## AIM OF THE EXERCISE
All lines from the entries below that contain the string "Delete" should be copied out.

## SUPPLIED MATERIAL
------------------------
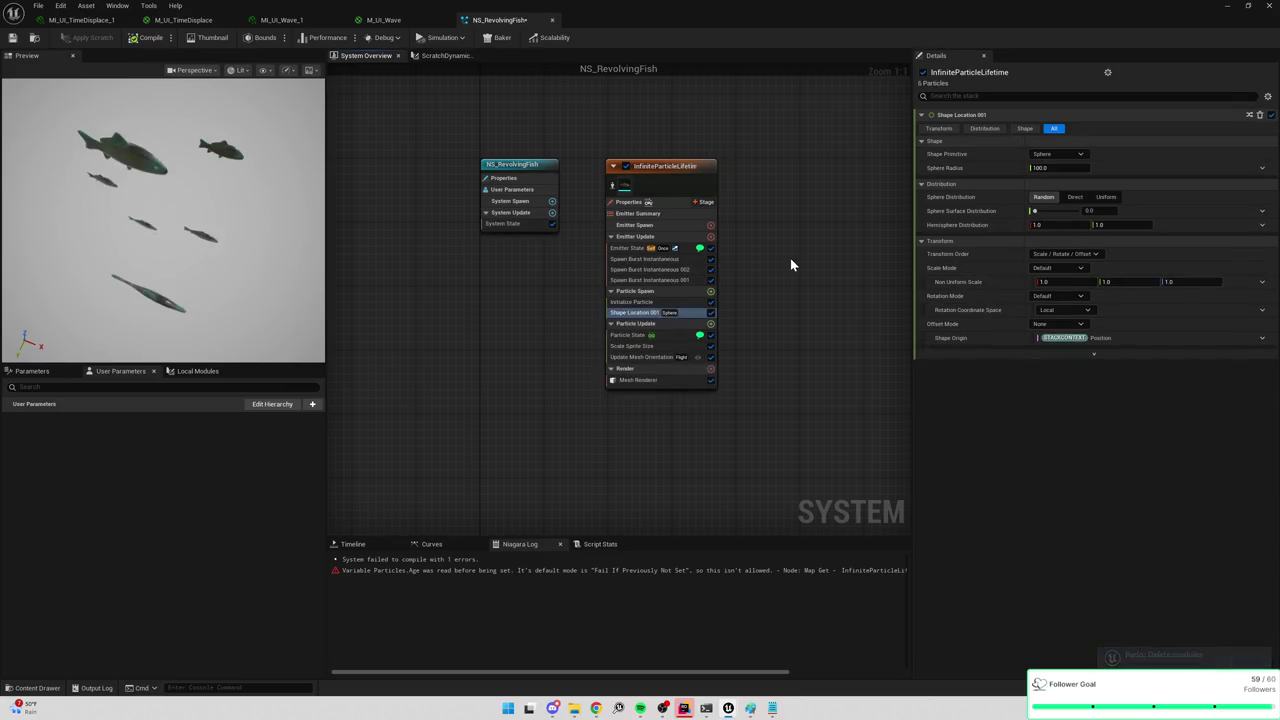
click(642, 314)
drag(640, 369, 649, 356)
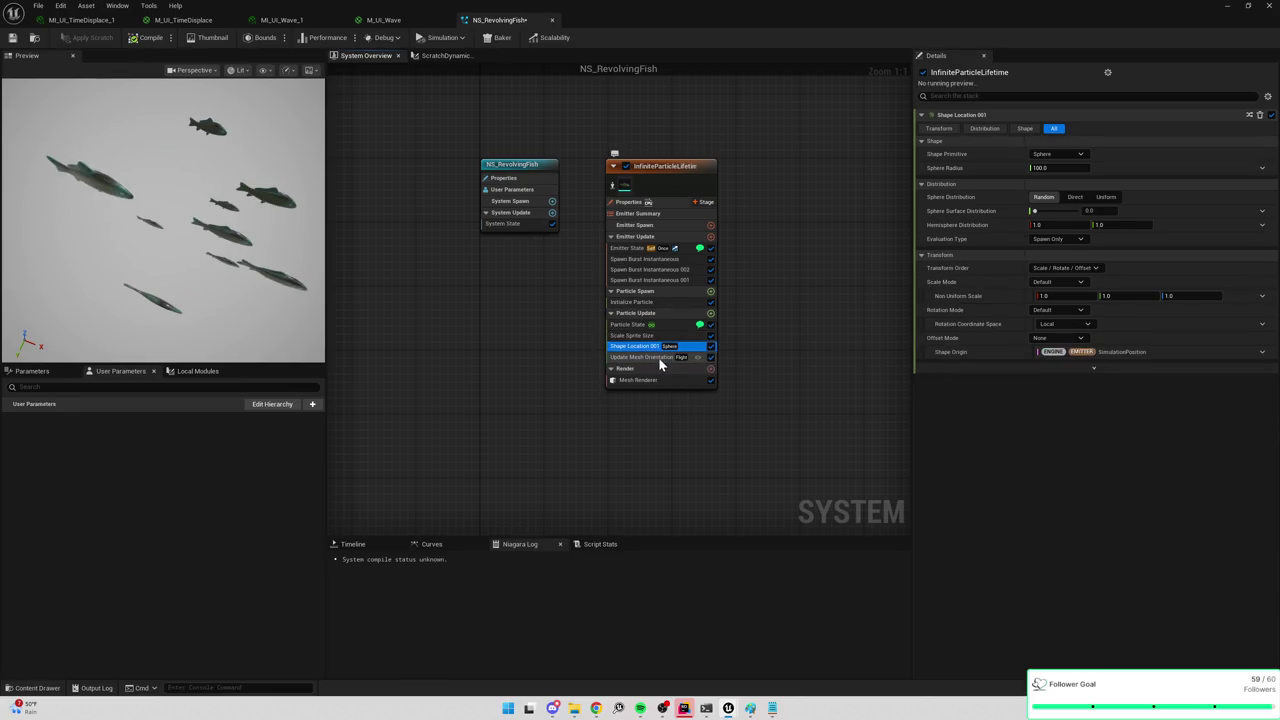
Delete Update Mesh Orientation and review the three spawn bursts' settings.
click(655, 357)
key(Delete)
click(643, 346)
------------------------
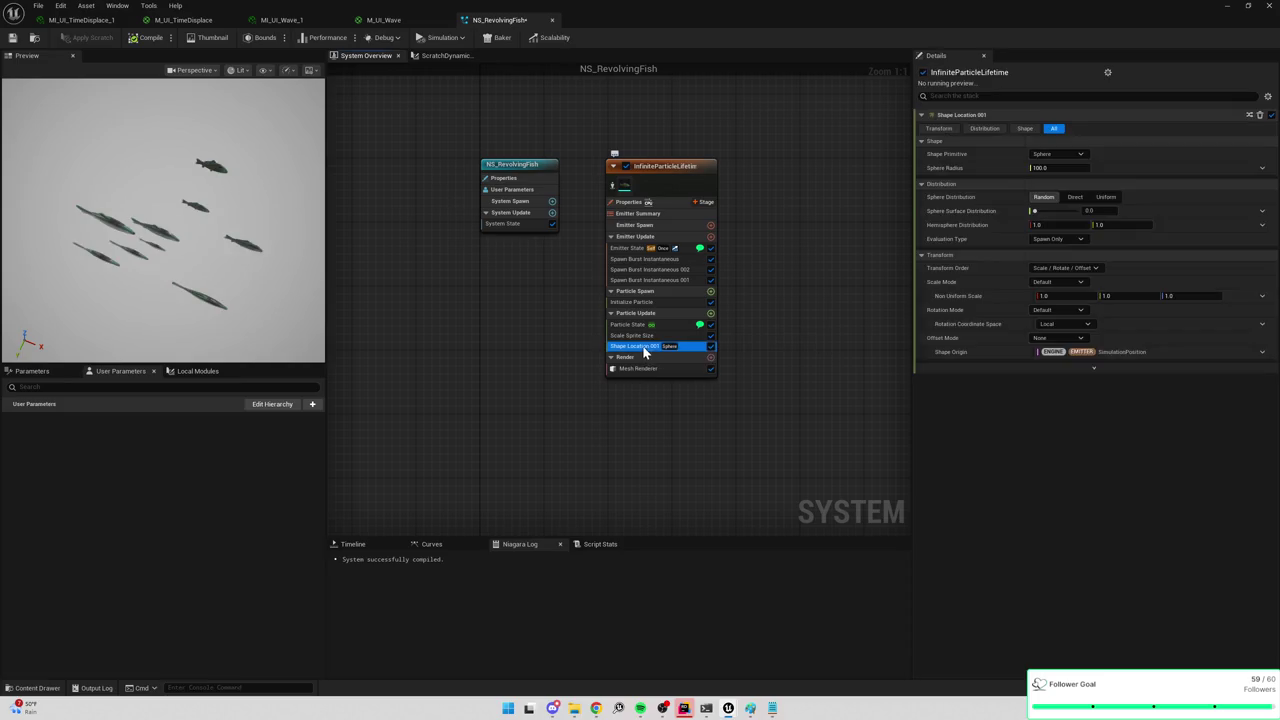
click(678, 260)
------------------------
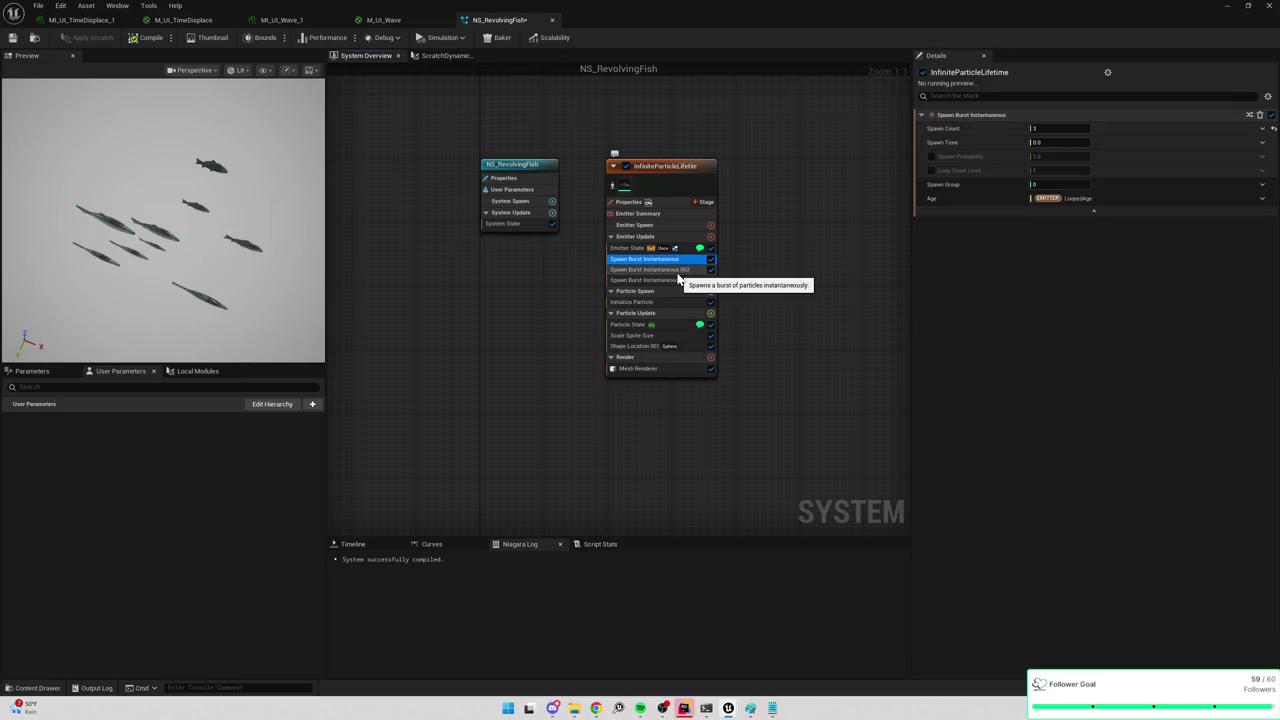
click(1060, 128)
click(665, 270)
------------------------
## WRITTEN SOLUTION
Delete Update Mesh Orientation and review the three spawn bursts' settings.
key(Delete)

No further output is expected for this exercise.